Task details ->
From the entries that follow, copy exactly the lines beginning at the line holding "0 Rectangle with rounded corners*" and continuing through the line holding "G04 #@! TD*".

Source material ->
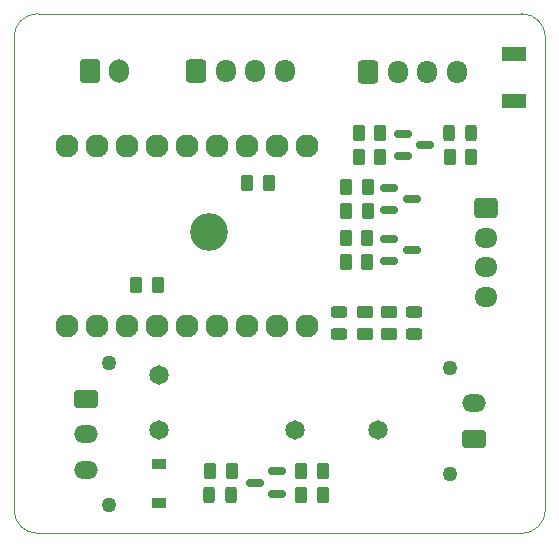
<source format=gts>
G04 #@! TF.GenerationSoftware,KiCad,Pcbnew,(6.0.7)*
G04 #@! TF.CreationDate,2022-12-11T16:42:55+01:00*
G04 #@! TF.ProjectId,StartStop_PCB,53746172-7453-4746-9f70-5f5043422e6b,rev?*
G04 #@! TF.SameCoordinates,Original*
G04 #@! TF.FileFunction,Soldermask,Top*
G04 #@! TF.FilePolarity,Negative*
%FSLAX46Y46*%
G04 Gerber Fmt 4.6, Leading zero omitted, Abs format (unit mm)*
G04 Created by KiCad (PCBNEW (6.0.7)) date 2022-12-11 16:42:55*
%MOMM*%
%LPD*%
G01*
G04 APERTURE LIST*
G04 Aperture macros list*
%AMRoundRect*
0 Rectangle with rounded corners*
0 $1 Rounding radius*
0 $2 $3 $4 $5 $6 $7 $8 $9 X,Y pos of 4 corners*
0 Add a 4 corners polygon primitive as box body*
4,1,4,$2,$3,$4,$5,$6,$7,$8,$9,$2,$3,0*
0 Add four circle primitives for the rounded corners*
1,1,$1+$1,$2,$3*
1,1,$1+$1,$4,$5*
1,1,$1+$1,$6,$7*
1,1,$1+$1,$8,$9*
0 Add four rect primitives between the rounded corners*
20,1,$1+$1,$2,$3,$4,$5,0*
20,1,$1+$1,$4,$5,$6,$7,0*
20,1,$1+$1,$6,$7,$8,$9,0*
20,1,$1+$1,$8,$9,$2,$3,0*%
G04 Aperture macros list end*
G04 #@! TA.AperFunction,Profile*
%ADD10C,0.100000*%
G04 #@! TD*
%ADD11RoundRect,0.250000X-0.600000X-0.750000X0.600000X-0.750000X0.600000X0.750000X-0.600000X0.750000X0*%
%ADD12O,1.700000X2.000000*%
%ADD13RoundRect,0.250000X-0.262500X-0.450000X0.262500X-0.450000X0.262500X0.450000X-0.262500X0.450000X0*%
%ADD14C,1.270000*%
%ADD15RoundRect,0.250001X-0.759999X0.499999X-0.759999X-0.499999X0.759999X-0.499999X0.759999X0.499999X0*%
%ADD16O,2.020000X1.500000*%
%ADD17R,2.000000X1.200000*%
%ADD18RoundRect,0.250000X0.450000X-0.262500X0.450000X0.262500X-0.450000X0.262500X-0.450000X-0.262500X0*%
%ADD19RoundRect,0.250000X-0.725000X0.600000X-0.725000X-0.600000X0.725000X-0.600000X0.725000X0.600000X0*%
%ADD20O,1.950000X1.700000*%
%ADD21RoundRect,0.150000X-0.587500X-0.150000X0.587500X-0.150000X0.587500X0.150000X-0.587500X0.150000X0*%
%ADD22C,1.955800*%
%ADD23RoundRect,0.250000X-0.600000X-0.725000X0.600000X-0.725000X0.600000X0.725000X-0.600000X0.725000X0*%
%ADD24O,1.700000X1.950000*%
%ADD25RoundRect,0.243750X-0.456250X0.243750X-0.456250X-0.243750X0.456250X-0.243750X0.456250X0.243750X0*%
%ADD26C,3.200000*%
%ADD27RoundRect,0.250000X0.262500X0.450000X-0.262500X0.450000X-0.262500X-0.450000X0.262500X-0.450000X0*%
%ADD28RoundRect,0.150000X0.587500X0.150000X-0.587500X0.150000X-0.587500X-0.150000X0.587500X-0.150000X0*%
%ADD29RoundRect,0.243750X0.243750X0.456250X-0.243750X0.456250X-0.243750X-0.456250X0.243750X-0.456250X0*%
%ADD30R,1.200000X0.900000*%
%ADD31C,1.650000*%
%ADD32RoundRect,0.243750X-0.243750X-0.456250X0.243750X-0.456250X0.243750X0.456250X-0.243750X0.456250X0*%
%ADD33RoundRect,0.250001X0.759999X-0.499999X0.759999X0.499999X-0.759999X0.499999X-0.759999X-0.499999X0*%
G04 APERTURE END LIST*
D10*
X144000000Y-81000000D02*
G75*
G03*
X146000000Y-79000000I0J2000000D01*
G01*
X103000000Y-37000000D02*
G75*
G03*
X101000000Y-39000000I0J-2000000D01*
G01*
X146000000Y-79000000D02*
X146000000Y-39000000D01*
X144000000Y-37000000D02*
X103000000Y-37000000D01*
X101000000Y-39000000D02*
X101000000Y-79000000D01*
X146000000Y-39000000D02*
G75*
G03*
X144000000Y-37000000I-2000000J0D01*
G01*
X101000000Y-79000000D02*
G75*
G03*
X103000000Y-81000000I2000000J0D01*
G01*
X103000000Y-81000000D02*
X144000000Y-81000000D01*
D11*
X107436600Y-41893000D03*
D12*
X109936600Y-41893000D03*
D13*
X129112000Y-51689000D03*
X130937000Y-51689000D03*
D14*
X109021000Y-78596000D03*
X109021000Y-66596000D03*
D15*
X107061000Y-69596000D03*
D16*
X107061000Y-72596000D03*
X107061000Y-75596000D03*
D17*
X143332200Y-40418000D03*
X143332200Y-44418000D03*
D18*
X132715000Y-64080000D03*
X132715000Y-62255000D03*
D19*
X140970000Y-53467000D03*
D20*
X140970000Y-55967000D03*
X140970000Y-58467000D03*
X140970000Y-60967000D03*
D13*
X125325500Y-77724000D03*
X127150500Y-77724000D03*
D21*
X133960000Y-47183000D03*
X133960000Y-49083000D03*
X135835000Y-48133000D03*
X132787250Y-56073000D03*
X132787250Y-57973000D03*
X134662250Y-57023000D03*
D13*
X137898500Y-49149000D03*
X139723500Y-49149000D03*
D22*
X105535191Y-48185000D03*
X108075191Y-48185000D03*
X110615191Y-48185000D03*
X113155191Y-48185000D03*
X115695191Y-48185000D03*
X118235191Y-48185000D03*
X120775191Y-48185000D03*
X123315191Y-48185000D03*
X125855191Y-48185000D03*
X125855191Y-63425000D03*
X123315191Y-63425000D03*
X120775191Y-63425000D03*
X118235191Y-63425000D03*
X115695191Y-63425000D03*
X113155191Y-63425000D03*
X110615191Y-63425000D03*
X108075191Y-63425000D03*
X105535191Y-63425000D03*
D23*
X116448200Y-41884600D03*
D24*
X118948200Y-41884600D03*
X121448200Y-41884600D03*
X123948200Y-41884600D03*
D25*
X134874000Y-62230000D03*
X134874000Y-64105000D03*
D13*
X129105750Y-58039000D03*
X130930750Y-58039000D03*
X117627000Y-75692000D03*
X119452000Y-75692000D03*
D26*
X117500000Y-55500000D03*
D27*
X132000000Y-49149000D03*
X130175000Y-49149000D03*
X130930750Y-56007000D03*
X129105750Y-56007000D03*
X127150500Y-75692000D03*
X125325500Y-75692000D03*
D28*
X123287000Y-77658000D03*
X123287000Y-75758000D03*
X121412000Y-76708000D03*
D29*
X119405000Y-77724000D03*
X117530000Y-77724000D03*
D23*
X130997000Y-41923000D03*
D24*
X133497000Y-41923000D03*
X135997000Y-41923000D03*
X138497000Y-41923000D03*
D27*
X130937000Y-53721000D03*
X129112000Y-53721000D03*
D30*
X113284000Y-78434600D03*
X113284000Y-75134600D03*
D18*
X130683000Y-64080000D03*
X130683000Y-62255000D03*
D13*
X130175000Y-47117000D03*
X132000000Y-47117000D03*
X111355500Y-59944000D03*
X113180500Y-59944000D03*
D31*
X113323000Y-67576600D03*
X113323000Y-72276600D03*
X124823000Y-72276600D03*
X131823000Y-72276600D03*
D25*
X128524000Y-62230000D03*
X128524000Y-64105000D03*
D21*
X132793500Y-51755000D03*
X132793500Y-53655000D03*
X134668500Y-52705000D03*
D32*
X137848500Y-47117000D03*
X139723500Y-47117000D03*
D14*
X137960000Y-76001000D03*
X137960000Y-67001000D03*
D33*
X139920000Y-73001000D03*
D16*
X139920000Y-70001000D03*
D13*
X120753500Y-51308000D03*
X122578500Y-51308000D03*
M02*

</source>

Exercise output ->
0 Rectangle with rounded corners*
0 $1 Rounding radius*
0 $2 $3 $4 $5 $6 $7 $8 $9 X,Y pos of 4 corners*
0 Add a 4 corners polygon primitive as box body*
4,1,4,$2,$3,$4,$5,$6,$7,$8,$9,$2,$3,0*
0 Add four circle primitives for the rounded corners*
1,1,$1+$1,$2,$3*
1,1,$1+$1,$4,$5*
1,1,$1+$1,$6,$7*
1,1,$1+$1,$8,$9*
0 Add four rect primitives between the rounded corners*
20,1,$1+$1,$2,$3,$4,$5,0*
20,1,$1+$1,$4,$5,$6,$7,0*
20,1,$1+$1,$6,$7,$8,$9,0*
20,1,$1+$1,$8,$9,$2,$3,0*%
G04 Aperture macros list end*
G04 #@! TA.AperFunction,Profile*
%ADD10C,0.100000*%
G04 #@! TD*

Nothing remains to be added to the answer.